### Text

************

Lehman said she and her husband never traveled much.
“We went to Hawaii one year for two weeks and went to St. Louis,” she said. “Neither one of us were travelers. We just pretty much stayed close to home.”
Asked about what she thought of the changes over the years on the musical scene, Lehman said she disliked rock ‘n’ roll when it came out.
What she did like was reading her Bible on Saturdays and Sundays, the time she set aside to read. She has read the Bible completely three or four times.
One of her most memorable experiences, she said, was4-H.
“As a teenager, I won awards for cooking and canning,” she said. “I attended a national meeting in Chicago in 4-H and was selected as the outstanding girl in the Northwestern part of Oklahoma.
To get to Chicago, she had to travel by train from Woodward to St. Louis, switch trains, then travel on to Chicago.
“I must have been about 17 years old,” she said.
Lehman still cooks her own food, and “I still drive,” she said.
As for her age, she says she fears she won’t wake up the next morning when she goes to bed.
“I say a prayer,” Lehman said, quoting the prayer she says each night, “Now I lay me down to sleep.”
As for living, she said, “Up until now I think the United States has been a pretty good place to live. We have enjoyed much freedom of speech and our way of life. Now, though, I wonder what we’re coming to. I heard my parents say the same thing when I was growing up.”
Thinking back, she said, I don’t think we had as much crime back then as we do now.”
While Lehman will turn 100 years old on Friday, her only health problem is high blood pressure.
Asked if she thought she would live to be 100, she said, “Oh, no. I didn’t begin to think that until the last year or so.”
She admits she doesn’t feel as good as she did when she was younger, but to take her mind off of her health, she makes quilts.
“I have no idea how many quilts I’ve made,” she said. “Probably over a hundred over the last year and a half. I sell them.”
Lehman, who was born June 5, 1909, has two nieces and a nephew, who are her only living relatives in the immediate family.
She returned to Woodward after her husband died and purchased a home with her two sisters.
“Woodward has always been home to me,” she said, “even though I lived 40 years in Arkansas. When Clifford was gone, I didn’t want to stay there anymore. This time around, I’ve been in Woodward since 1982.”
Of her accomplishments, she said that one of the things she’s proudest of is the establishment of a scholarship fund for needy students.
“Whatever I have in my estate goes to the scholarships, titled the Lola and Lottie Herd Scholarship Fund,” she said. “It’s for needy OSU students.”
“We’re blessed in heaven for helping each other, and that’s not very common these days,” she said.

************

Region and label listings
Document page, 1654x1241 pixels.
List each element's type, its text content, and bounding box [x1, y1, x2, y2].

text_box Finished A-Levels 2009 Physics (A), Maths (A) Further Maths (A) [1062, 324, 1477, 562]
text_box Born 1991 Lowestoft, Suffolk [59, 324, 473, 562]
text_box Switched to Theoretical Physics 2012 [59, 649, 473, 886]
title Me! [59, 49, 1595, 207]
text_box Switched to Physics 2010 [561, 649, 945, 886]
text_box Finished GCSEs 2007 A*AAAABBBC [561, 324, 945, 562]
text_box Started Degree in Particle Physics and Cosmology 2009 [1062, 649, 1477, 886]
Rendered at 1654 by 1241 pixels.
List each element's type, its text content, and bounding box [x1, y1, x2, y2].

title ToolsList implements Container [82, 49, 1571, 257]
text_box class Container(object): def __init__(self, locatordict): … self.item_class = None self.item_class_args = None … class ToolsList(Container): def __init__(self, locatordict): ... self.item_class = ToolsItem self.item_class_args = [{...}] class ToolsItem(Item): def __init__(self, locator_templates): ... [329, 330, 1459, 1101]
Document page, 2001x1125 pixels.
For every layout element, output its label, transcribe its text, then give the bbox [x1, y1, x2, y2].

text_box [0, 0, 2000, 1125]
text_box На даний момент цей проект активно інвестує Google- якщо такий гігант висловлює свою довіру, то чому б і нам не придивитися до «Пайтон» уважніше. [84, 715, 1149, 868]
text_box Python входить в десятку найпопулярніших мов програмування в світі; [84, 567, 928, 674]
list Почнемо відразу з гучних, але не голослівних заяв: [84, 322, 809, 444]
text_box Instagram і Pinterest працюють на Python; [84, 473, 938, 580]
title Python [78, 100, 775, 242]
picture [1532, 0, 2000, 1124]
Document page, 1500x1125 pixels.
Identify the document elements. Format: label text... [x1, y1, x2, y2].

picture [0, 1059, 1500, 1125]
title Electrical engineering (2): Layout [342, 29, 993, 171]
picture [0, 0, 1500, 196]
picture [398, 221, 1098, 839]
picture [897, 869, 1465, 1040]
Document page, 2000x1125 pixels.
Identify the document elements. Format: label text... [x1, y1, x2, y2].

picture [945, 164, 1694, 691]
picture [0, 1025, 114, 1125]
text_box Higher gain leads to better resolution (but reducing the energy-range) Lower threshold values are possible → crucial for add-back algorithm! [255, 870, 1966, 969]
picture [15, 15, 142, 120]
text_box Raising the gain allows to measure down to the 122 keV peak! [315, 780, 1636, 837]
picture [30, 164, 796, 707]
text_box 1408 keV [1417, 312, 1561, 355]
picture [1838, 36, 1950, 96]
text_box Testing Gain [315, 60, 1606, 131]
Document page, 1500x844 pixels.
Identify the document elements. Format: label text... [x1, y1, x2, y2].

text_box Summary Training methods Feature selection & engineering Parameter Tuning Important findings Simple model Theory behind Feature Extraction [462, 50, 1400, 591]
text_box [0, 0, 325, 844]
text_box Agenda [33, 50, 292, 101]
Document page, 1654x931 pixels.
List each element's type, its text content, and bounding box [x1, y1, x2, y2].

************

### Required tasks
**1)** Rewrite the part of the profile that opens with the words containing "Lehman, who was" and closes with "for needy students.", changing "purchased" to "bought".
**2)** Copy the records word for word, from their first line through the line containing "text_box Started Degree", including both of those lines.

### Expected responses
**1)**
Lehman, who was born June 5, 1909, has two nieces and a nephew, who are her only living relatives in the immediate family.
She returned to Woodward after her husband died and bought a home with her two sisters.
“Woodward has always been home to me,” she said, “even though I lived 40 years in Arkansas. When Clifford was gone, I didn’t want to stay there anymore. This time around, I’ve been in Woodward since 1982.”
Of her accomplishments, she said that one of the things she’s proudest of is the establishment of a scholarship fund for needy students.

**2)**
Document page, 1654x1241 pixels.
List each element's type, its text content, and bounding box [x1, y1, x2, y2].

text_box Finished A-Levels 2009 Physics (A), Maths (A) Further Maths (A) [1062, 324, 1477, 562]
text_box Born 1991 Lowestoft, Suffolk [59, 324, 473, 562]
text_box Switched to Theoretical Physics 2012 [59, 649, 473, 886]
title Me! [59, 49, 1595, 207]
text_box Switched to Physics 2010 [561, 649, 945, 886]
text_box Finished GCSEs 2007 A*AAAABBBC [561, 324, 945, 562]
text_box Started Degree in Particle Physics and Cosmology 2009 [1062, 649, 1477, 886]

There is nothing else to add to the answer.